Filed Under: Celebrities

The White House’s High Calorie Kids’ Meal

Fried Food
The 2013 White House Kids State Dinner is supposedly centered on healthy and affordable recipes to curb childhood obesity. Children from fifty states, three territories, and the District of Columbia sent in recipes for a chance to dine and showcase their dish at The White House with the First Lady.

It’s a nice gesture for some aspiring gourmands. But are these recipes really any healthier than a trip through the drive-thru?

The “Happy Meal,” the gold standard of childhood cuisine, checks in at 470 calories with a hamburger, French fries, apple slices, and a small bottle of milk. Individually, the hamburger and fries are 250 and 100 calories respectively. Activists have scapegoated fast food – such as Happy Meals — as the culprit in the childhood obesity “epidemic;” however, fast food calories are no more fattening than any other calories. And based on the calorie counts provided with the recipes, the Kids State Dinner choices can exceed the Golden Arches’ contribution. (It reminds us of the recipes of New York Times culinary scold Mark Bittman, whose burger tops the Big Mac in calorie count.)

At the Kids State Dinner, children may choose from the selection of pizzas, muffins, burgers, pastas, and taco salads with calorie contents ranging from insatiably low to quite filling indeed. They may be green and pretty, but 78% of the recipes have 250 calories or more with comparable size and fat content to a junior hamburger. Ten of the recipes have over 500 calories, making them greater calorie contributors than an entire happy meal with fries!

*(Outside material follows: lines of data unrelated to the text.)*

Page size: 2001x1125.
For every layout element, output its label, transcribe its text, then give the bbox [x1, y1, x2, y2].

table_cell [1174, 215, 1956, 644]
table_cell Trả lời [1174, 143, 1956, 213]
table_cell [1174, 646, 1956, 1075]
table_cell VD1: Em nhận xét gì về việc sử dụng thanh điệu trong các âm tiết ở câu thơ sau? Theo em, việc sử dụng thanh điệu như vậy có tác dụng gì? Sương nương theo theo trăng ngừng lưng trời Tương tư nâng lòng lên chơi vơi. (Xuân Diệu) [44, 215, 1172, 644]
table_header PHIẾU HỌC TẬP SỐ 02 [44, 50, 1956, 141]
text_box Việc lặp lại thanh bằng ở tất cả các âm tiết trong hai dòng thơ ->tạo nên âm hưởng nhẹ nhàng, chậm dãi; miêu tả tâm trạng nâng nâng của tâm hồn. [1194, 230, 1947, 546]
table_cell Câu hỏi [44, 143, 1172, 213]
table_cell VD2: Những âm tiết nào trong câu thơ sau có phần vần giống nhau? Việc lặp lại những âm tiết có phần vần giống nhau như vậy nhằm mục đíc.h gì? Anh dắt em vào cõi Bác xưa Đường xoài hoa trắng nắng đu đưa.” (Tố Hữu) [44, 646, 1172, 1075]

The meals prepared by the kids look delicious, but let’s not confuse all of them for healthy alternatives to a drive-thru. For example, the “Slam Dunk Veggie Burger” is 356 calories, 100 calories more than the basic hamburger. Additionally, the “Hidden Veggie Lasagna” has 100 more calories, twice as many carbohydrates, and more fat than a junior hamburger. Either way you look at it, these options just aren’t any less fattening for children than a simple trip through a drive-thru and some time outside.

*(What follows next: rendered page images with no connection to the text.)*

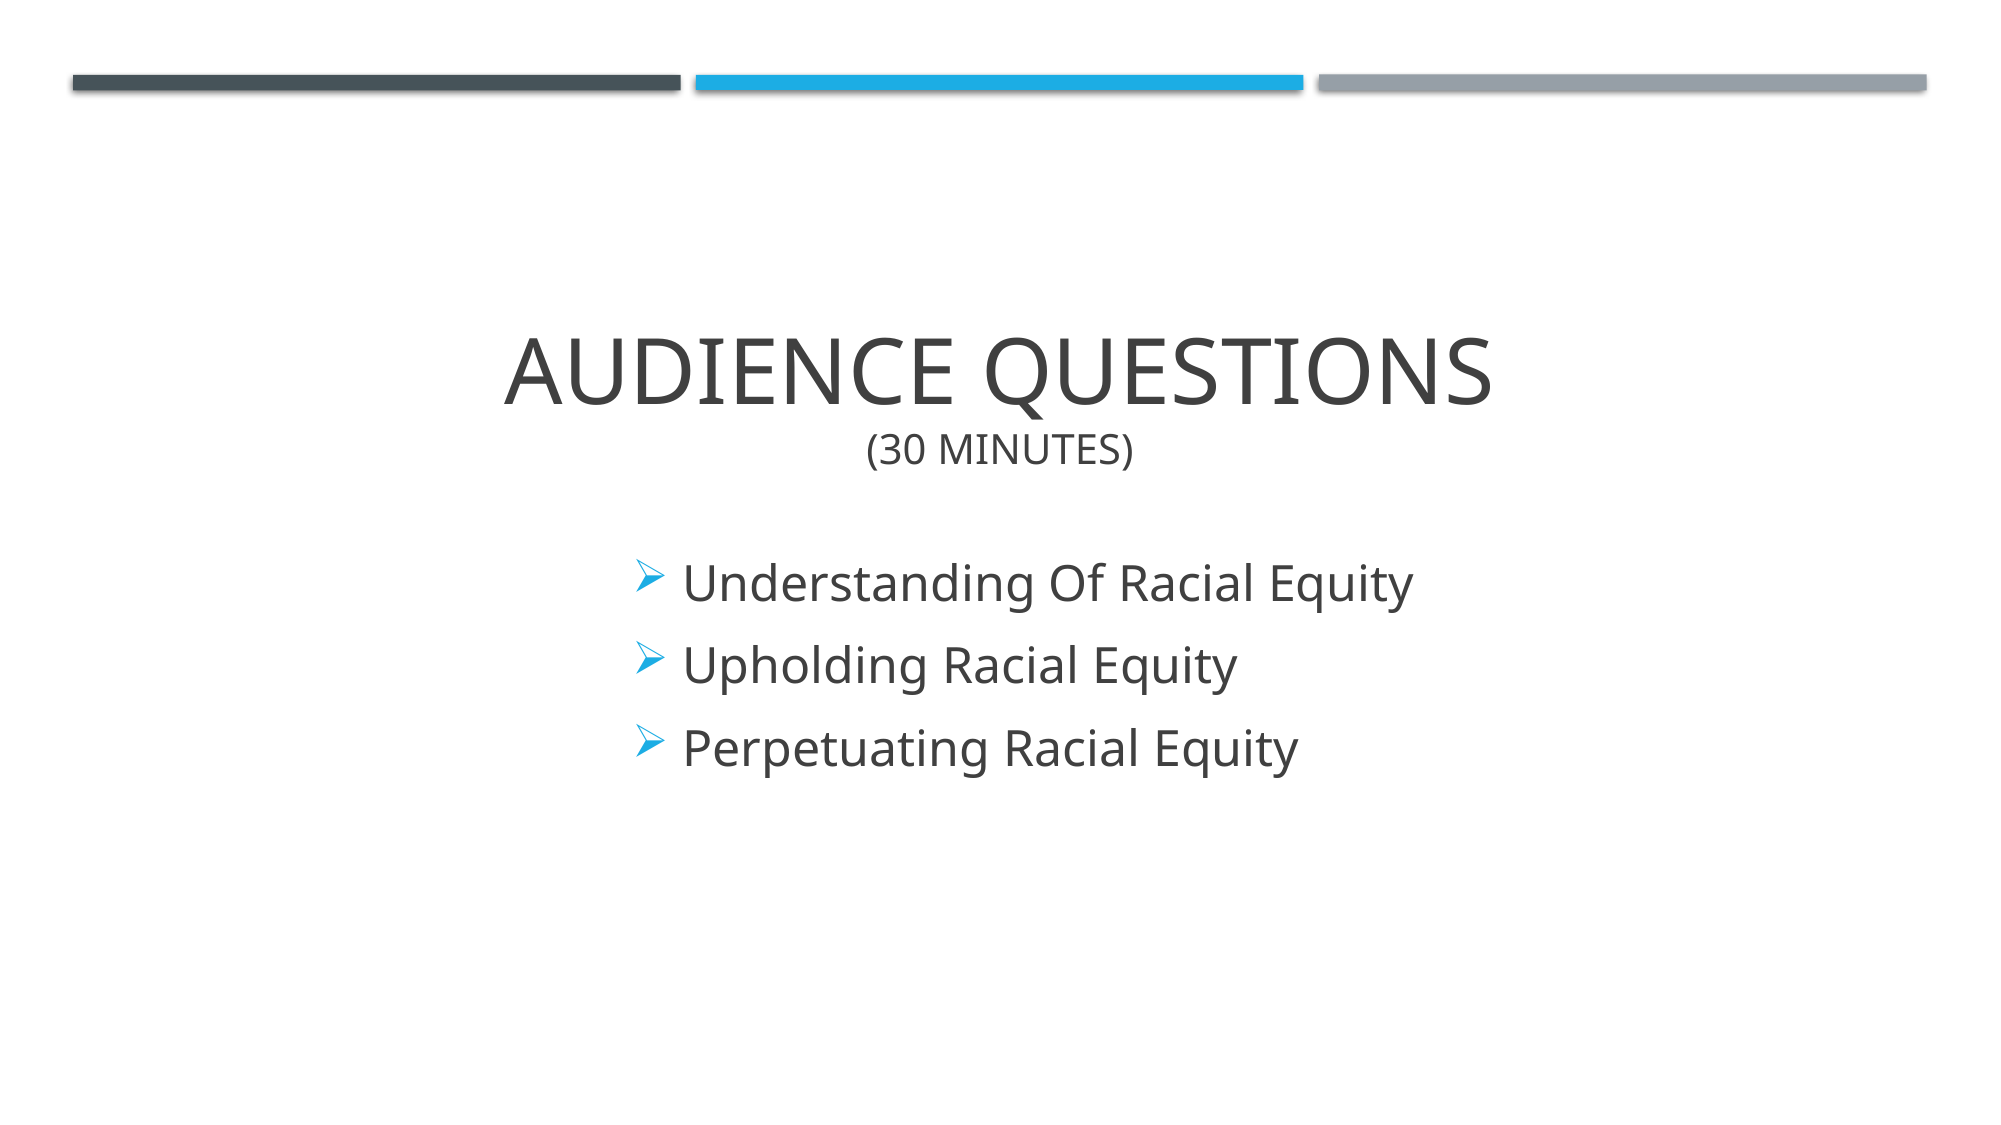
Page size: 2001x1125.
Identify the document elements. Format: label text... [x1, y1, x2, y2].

list Understanding Of Racial Equity Upholding Racial Equity Perpetuating Racial Equity [564, 513, 1436, 814]
title Audience questions (30 minutes) [95, 285, 1905, 481]
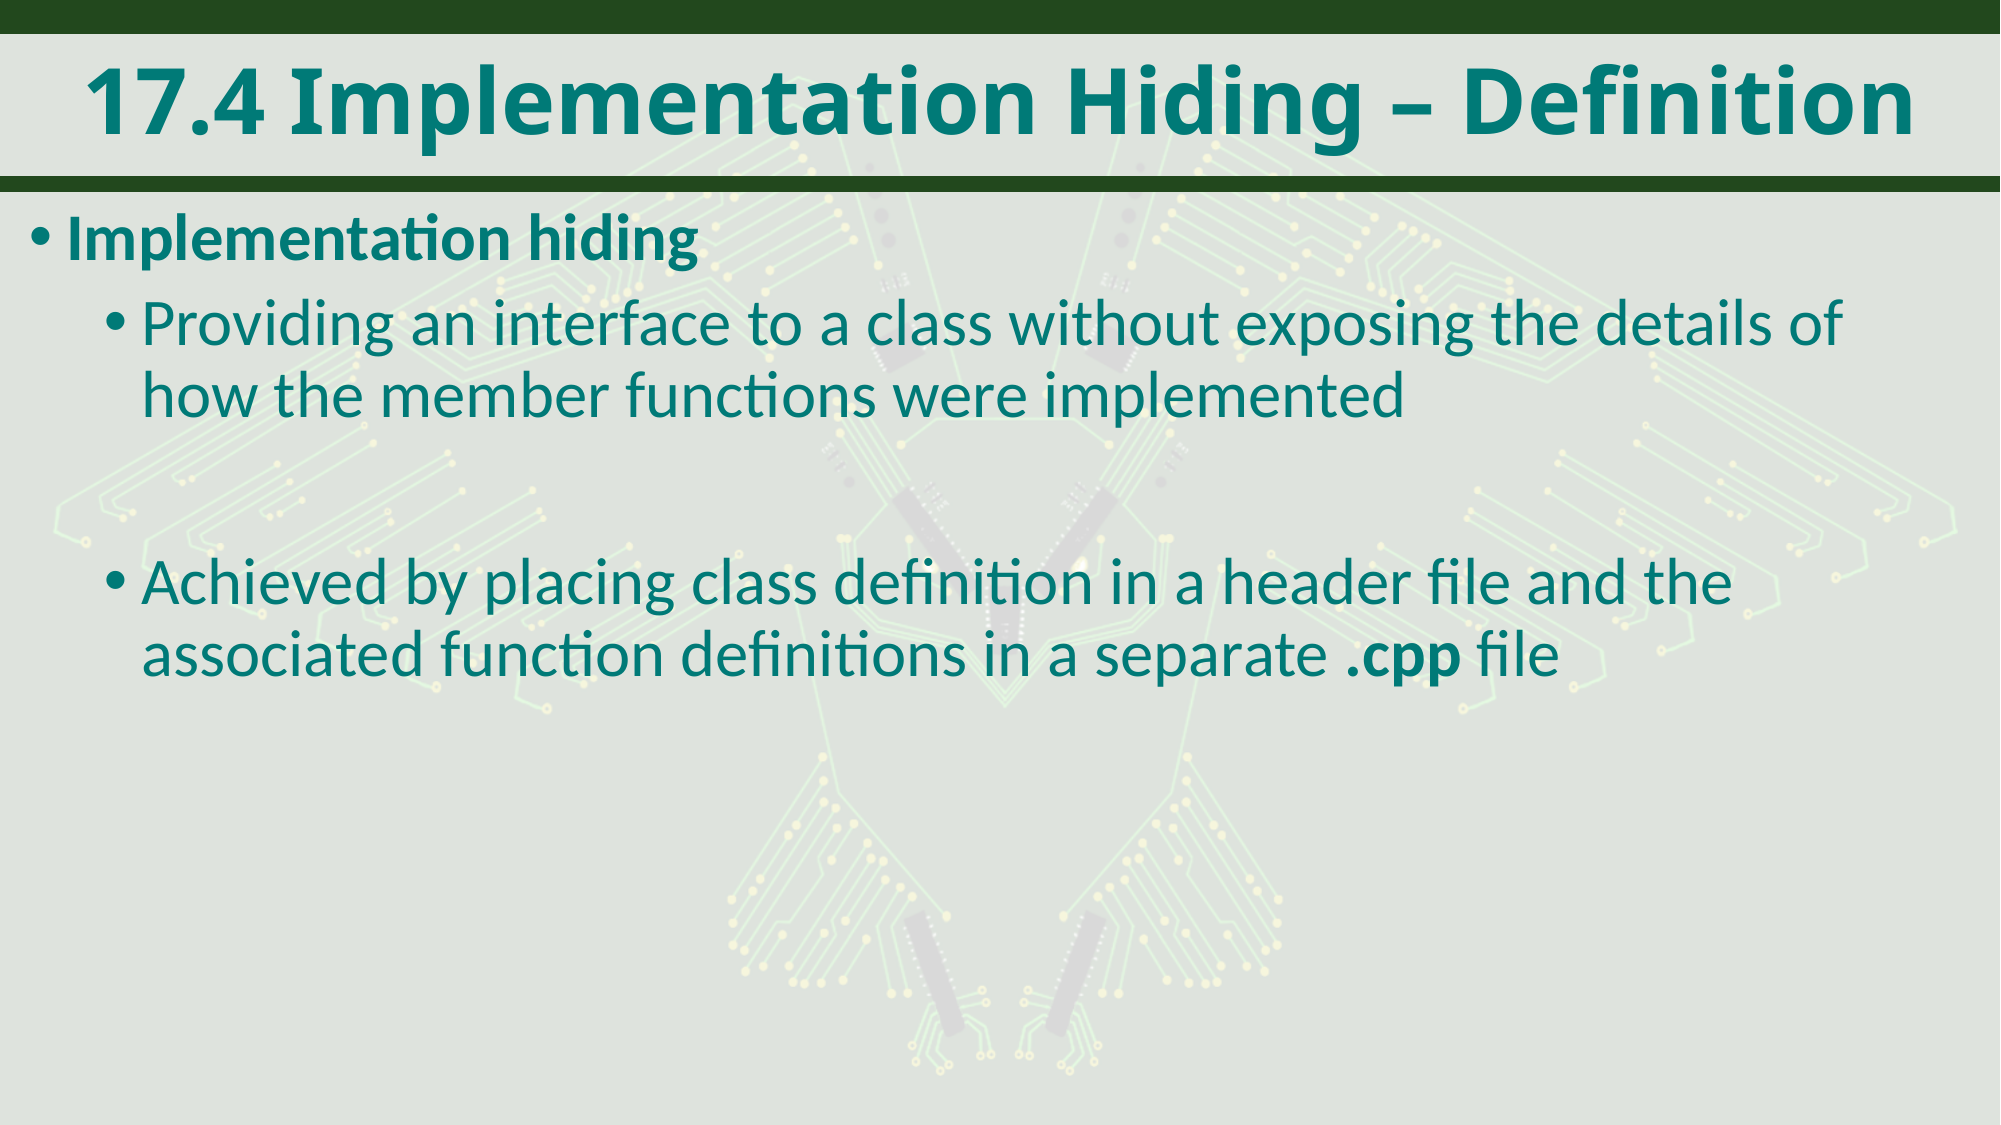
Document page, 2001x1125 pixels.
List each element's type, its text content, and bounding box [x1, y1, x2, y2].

title 17.4 Implementation Hiding – Definition [13, 36, 1989, 173]
list Implementation hiding Providing an interface to a class without exposing the details of how the member functions were implemented Achieved by placing class definition in a header file and the associated function definitions in a separate .cpp file [13, 195, 1989, 1014]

Encouraging children to eat healthier is one thing, but encouraging children to eat food that only looks healthier is another. The cure for childhood obesity is simple: eat less or the same and get off the couch more. Children should be outside playing rather than watching television all day. Without exercise, 512 calories of the “Picky-Eater Pita Pizza Pockets” does little to make a child healthier.